Seit ein paar Wochen ist die in der Schweiz erdachte und in Italien gebaute «Knutschkugel» nun im Dienst. Flach nennt das mintfarbene Mini-Auto so wie dessen klassischen Vorläufer Isetta aus den 50er-Jahren, weil er darin seiner Frau – gezwungenermassen und erfreulicherweise – sehr nahe komme.
Man dürfe den Microlino nicht unterschätzen, sagt Flach. Er sei sparsam, effizient und verkörpere sein Motto: «Mut zur Lösung». Auch in Bern seien mutige, grünliberale Ideen nötiger denn je, etwa, um die Energiewende voranzutreiben.

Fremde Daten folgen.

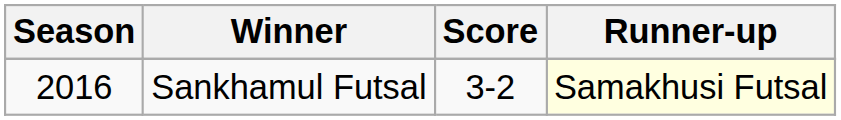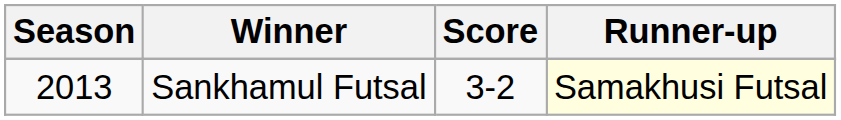Sankhamul Futsal | Season: 2016 -> 2013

Alles rollt – aber wer hats erfunden? Für einmal nicht die Schweizer. Lange bevor der ehemalige deutsche Vizekanzler Guido Westerwelle (1961–2016) mit seinem «Guidomobil» für Furore sorgte, reisten in den USA Präsidentschaftskandidaten im Zug zu den Wählerinnen und Wählern. Aus dieser Zeit stammt auch der Begriff «Whistle-Stop Tour»: Immer, wenn ein Politiker irgendwo in der Pampa einen Rede-Stopp einlegte, gellte der schrille Pfiff des Bahnhofsvorstands durch die Gegend und die Leute wussten: es geht wieder los.
Fleissiger Schwänzer
Meisterlich beherrschte diese Pfeifen-Stopp-Tour der abtretende SVP-Nationalrat Roger Köppel (58), der während des Wahlkampfs 2019 sämtliche Zürcher Gemeinden abklapperte. Nach seiner Wahl in die Grosse Kammer blieb von diesem Fleiss wenig übrig. In Bundesbern galt er als Absenzenkönig.

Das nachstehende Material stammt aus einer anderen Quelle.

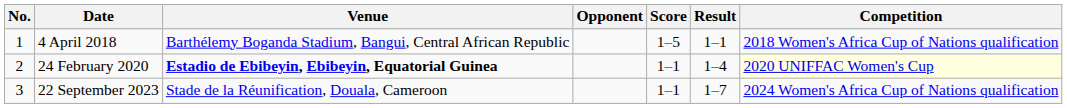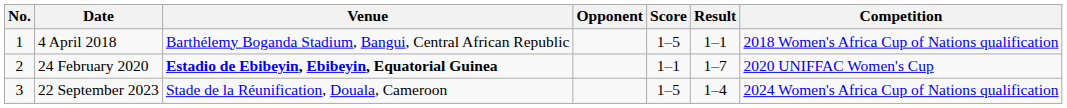24 February 2020 | Result: 1–4 -> 1–7
24 February 2020 | Competition: lightyellow background -> no background
22 September 2023 | Score: 1–1 -> 1–5
22 September 2023 | Result: 1–7 -> 1–4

Für politisches Strohfeuer sorgte ebenfalls vor vier Jahren der heutige FDP-Präsident Thierry Burkart (48). Er begab sich in einem VW-Bus, Baujahr 1974, auf Stimmenfang für den Ständerat. Ein Aufgelegter, freilich: Burkart mache mit einer «alten Dreckschleuder» Wahlkampf, wetterten die politischen Gegner.
Als in diesem Sommer Bilder von Balthasar Glättli (51) in einem antiken VW-Bus auftauchten, fühlte sich der Grünen-Präsident bemüssigt, sich via Twitter zu erklären: «An alle, die mich fragten, ob ich mir einen VW-Bus gekauft habe… Nein. Ich besass noch nie ein Auto.» Der Oldtimer sei von der Zeitung gemietet worden, die darin sämtliche Parteipräsidenten interviewte.
Die Mitte-Kandidatin Michelle Renaud indes besucht mit ihrem Renault («Ich fahre rechts der Mitte») jede «Hundsverlochete», und der SVP-ler Martin Hübscher (54) tuts am Steuer eines Käsemobils. Wer in diesem Rennen in die Ränge fährt, zeigt sich in zwei Wochen. Bis dahin gilt: «Nichts ist unmöglich».